__AIM OF THE EXERCISE__: Could you write out the listing below exactly as it stands, leaving out the pictures?

__RECORDED INFORMATION__:
________

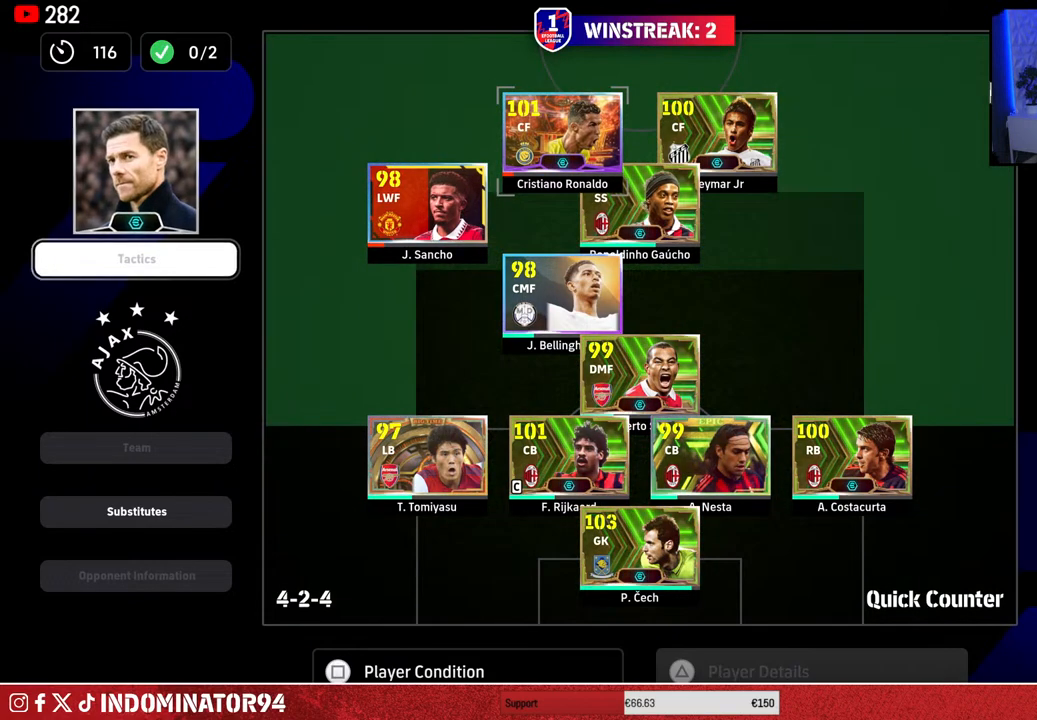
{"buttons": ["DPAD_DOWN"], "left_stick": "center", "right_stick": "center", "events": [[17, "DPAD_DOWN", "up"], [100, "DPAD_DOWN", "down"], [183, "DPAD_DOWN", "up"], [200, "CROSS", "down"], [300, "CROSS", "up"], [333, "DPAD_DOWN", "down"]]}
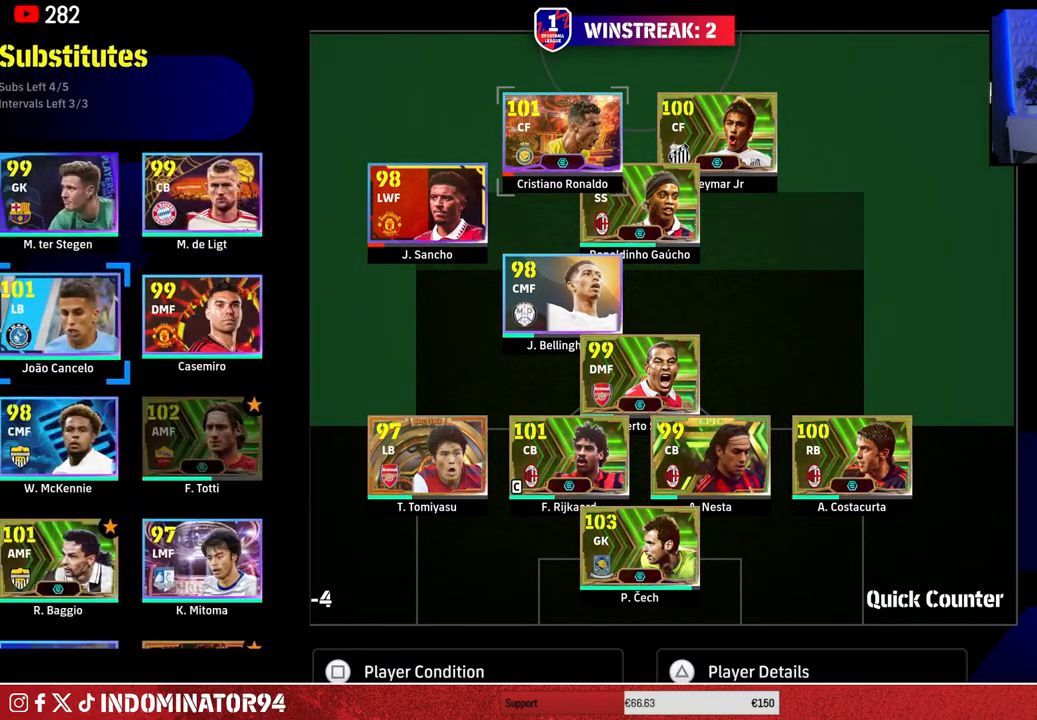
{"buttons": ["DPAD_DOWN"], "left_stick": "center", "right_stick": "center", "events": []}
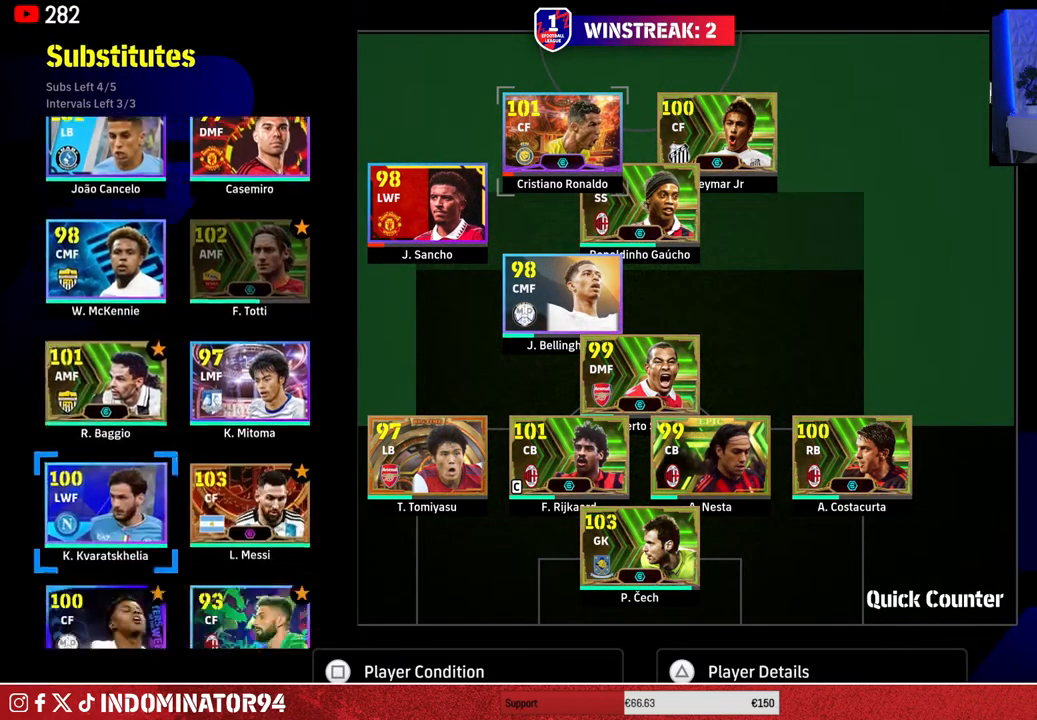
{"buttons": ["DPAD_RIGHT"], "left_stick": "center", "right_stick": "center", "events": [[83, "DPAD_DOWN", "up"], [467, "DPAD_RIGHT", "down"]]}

________

__PROBLEM SOLUTION__:
{"buttons": ["DPAD_DOWN"], "left_stick": "center", "right_stick": "center", "events": [[17, "DPAD_DOWN", "up"], [100, "DPAD_DOWN", "down"], [183, "DPAD_DOWN", "up"], [200, "CROSS", "down"], [300, "CROSS", "up"], [333, "DPAD_DOWN", "down"]]}
{"buttons": ["DPAD_DOWN"], "left_stick": "center", "right_stick": "center", "events": []}
{"buttons": ["DPAD_RIGHT"], "left_stick": "center", "right_stick": "center", "events": [[83, "DPAD_DOWN", "up"], [467, "DPAD_RIGHT", "down"]]}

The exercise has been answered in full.